Die ersten großen Schachbuchsammler taten sich zu Beginn des 19. Jahrhundert hervor. Harald Ballo und Jean Mennerat zeigen, wie der bibliophile Frédéric Alliey die erste bedeutende Sammlung in einer Zeit zusammentrug, in der das Reisen und der Kauf von Büchern weit schwerer war als heute.
Der wohl berühmteste Schachsammler ist der Karl May-Verleger und Großmeister Lothar Schmid. In einem halben Jahrhundert hat er die größte private Schach-Kollektion der Welt zusammengetragen. Begonnen hat er mit ein paar Büchern, mittlerweile besitzt er mehrere 10.000 Objekte.
Der Bochumer Hans-Jürgen Fresen gestattet den Lesern einen Einblick in seine Schatzkammer. Er sammelt fast alles, was mit Schach zu tun hat, und überrascht mit vielen Kuriositäten.
Aber es gibt auf fast allen Sammelgebieten auch Spezialisten: Sie interessieren sich für Telefonkarten, Briefmarken, Schachspiele, Daten, oder Problem-Kompositionen – vieles davon findet sich in unserem Heft, das zu einer Sammlung von Sammlern geworden ist.

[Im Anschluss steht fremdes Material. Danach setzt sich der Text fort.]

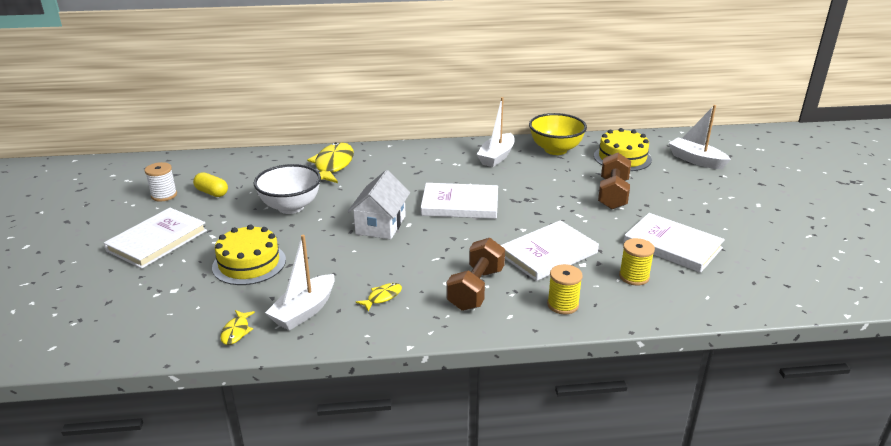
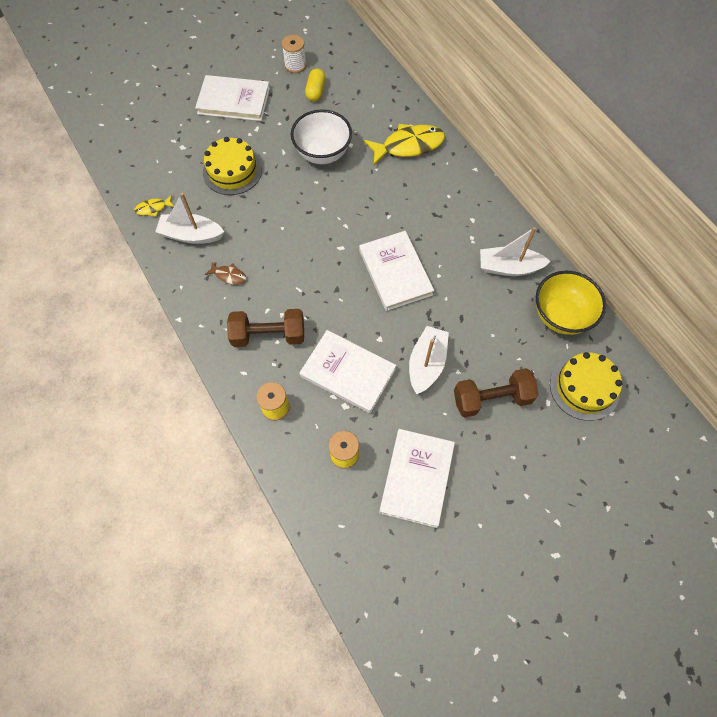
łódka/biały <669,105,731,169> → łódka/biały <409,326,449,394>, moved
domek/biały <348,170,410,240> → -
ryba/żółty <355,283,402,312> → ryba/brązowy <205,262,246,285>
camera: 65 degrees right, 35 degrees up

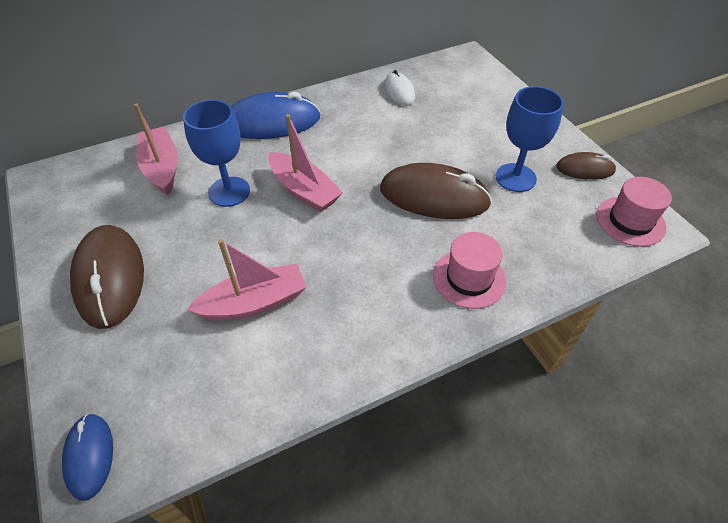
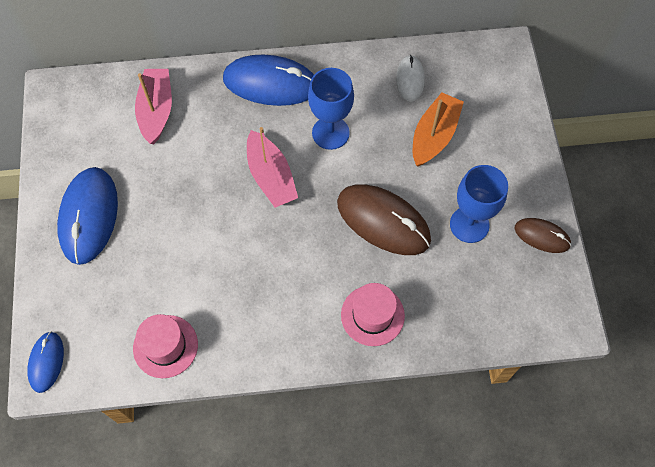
kielich/niebieski <183,100,250,207> → kielich/niebieski <308,68,354,150>, moved
kapelusz/różowy <596,177,672,247> → kapelusz/różowy <133,314,198,378>, moved
myszka/brązowy <70,225,144,329> → myszka/niebieski <57,167,118,265>
łódka/różowy <187,239,306,320> → -
- → łódka/pomarańczowy <413,92,464,167>
camera: 20 degrees right, 15 degrees up

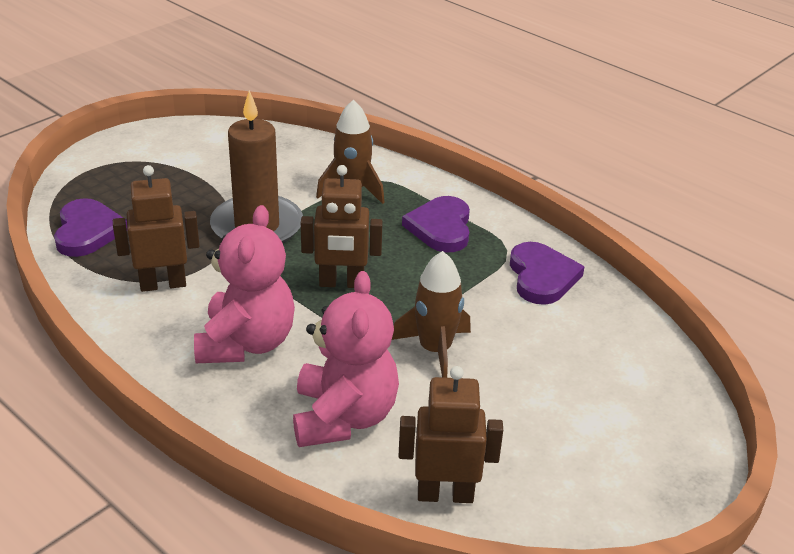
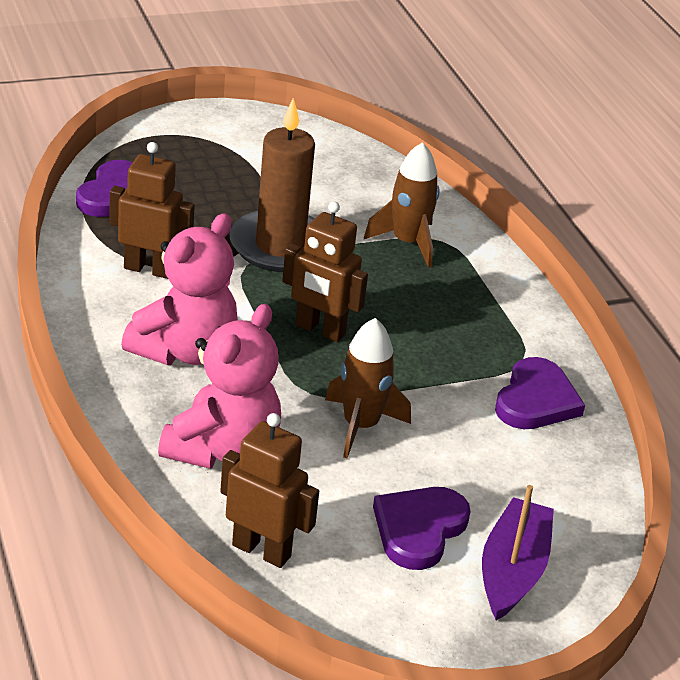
serce/fioletowy <402,196,470,252> → serce/fioletowy <373,487,471,570>, moved
- → łódka/fioletowy <482,485,554,621>
camera: 25 degrees right, 0 degrees up

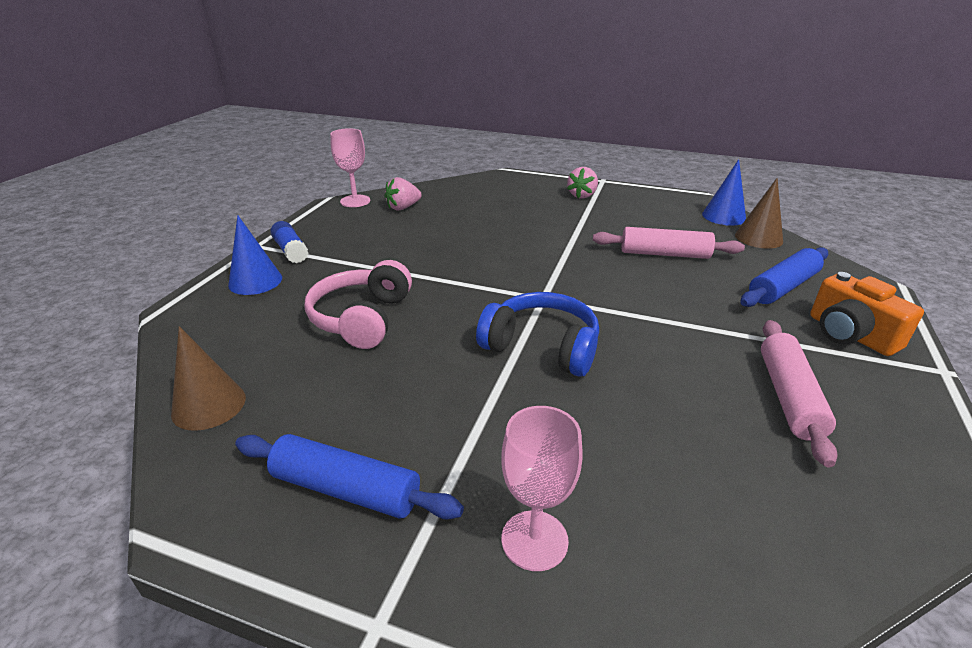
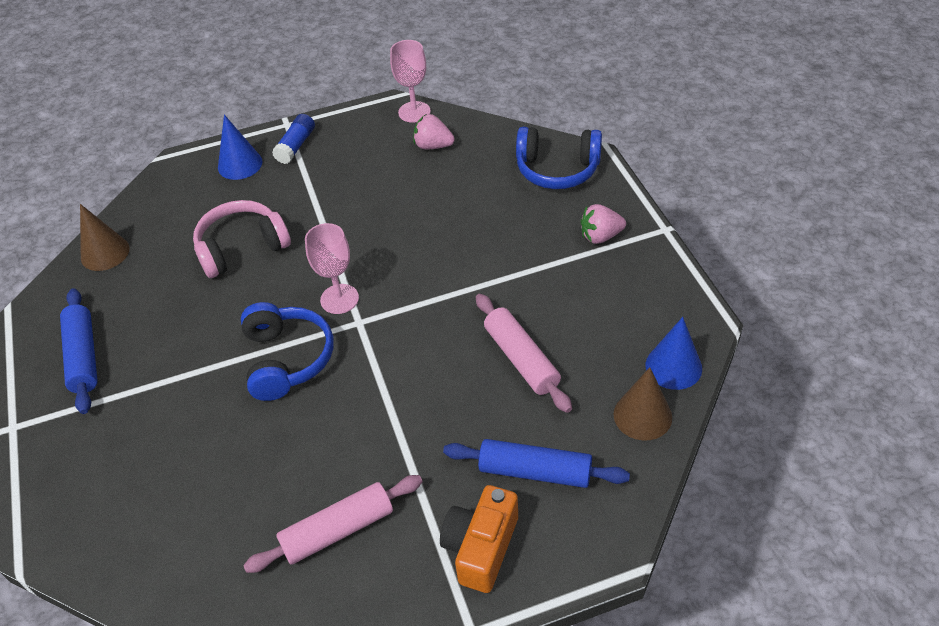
kielich/różowy <501,406,583,571> → kielich/różowy <305,223,359,314>, moved
- → słuchawki/niebieski <516,127,602,189>
camera: 55 degrees right, 15 degrees up

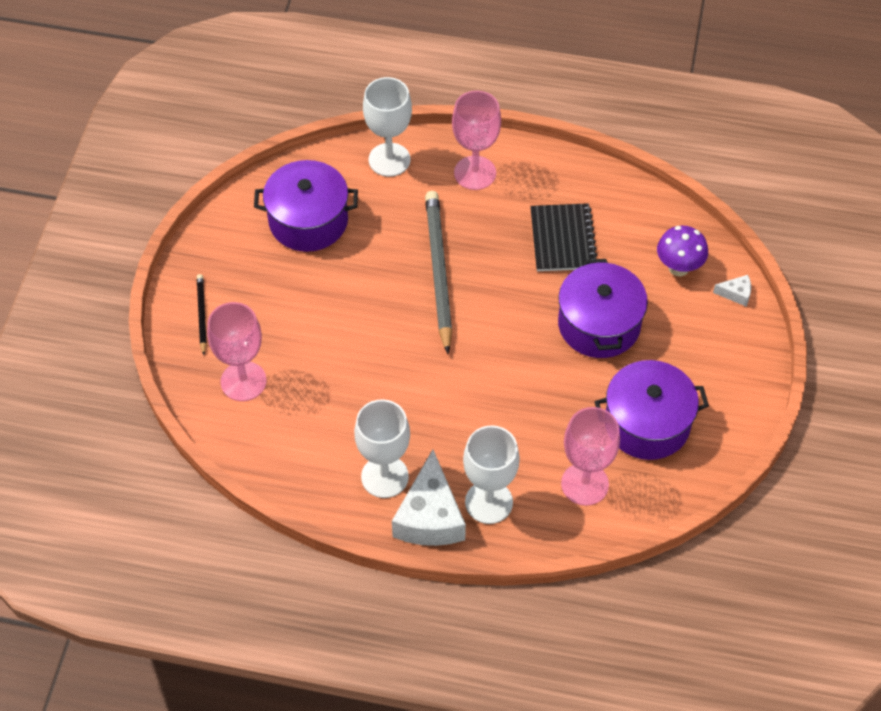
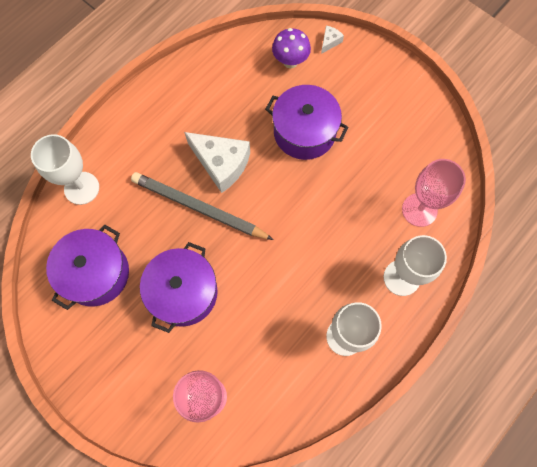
kielich/różowy <452,91,501,190> → -
zeszyt/czarny <530,203,597,271> → -
ołówek/czarny <197,274,207,355> → -
garnek/fioletowy <594,360,709,460> → garnek/fioletowy <140,242,218,333>, moved
ser/biały <392,450,466,546> → ser/biały <184,132,250,193>, moved
camera: 60 degrees left, 15 degrees up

Und doch handelt es sich nur um eine kleine Auswahl, denn Vollständigkeit ist uns ebenso verwehrt wie den Sammlern.
Im Rubrikenteil präsentiert Joel Lautier seine Lieblingspartie gegen seinen ehemaligen Trainer Viktor Kortschnoi und erinnert sich an das Gefühl der Kreativität, das er dabei genoss. Im Porträt verrät die deutsche Nachwuchshoffnung Jan Gustafsson, wie man mit Pragmatismus Erfolg hat. Der Hamburger belegte kürzlich den zweiten Platz bei der Deutschen Einzelmeisterschaft und könnte bald die Elo-Schallmauer von 2600 knacken.
Michael Ehn und Ernst Strouhal erinnern an James Mason und zeigen, dass ein unsteter Lebenswandel der Schachkarriere nicht unbedingt förderlich ist. Und wir fragen, was der bekannte Schriftsteller und Schachenthusiast Tim Krabbé eigentlich macht.
Schließlich noch ein Wort in eigener Sache: Karl ist nun über drei Jahre zum selben Preis erhältlich gewesen. Wegen gestiegener Betriebskosten sehen wir uns jedoch gezwungen, den Heftpreis ab der kommenden Ausgabe zu erhöhen. Karl wird fortan 5,50 Euro kosten, das Probeabo 8,- Euro (im Ausland 10,- Euro), das Jahresabo 17,- Euro (im Ausland 22,- Euro). Wir bitten um Verständnis.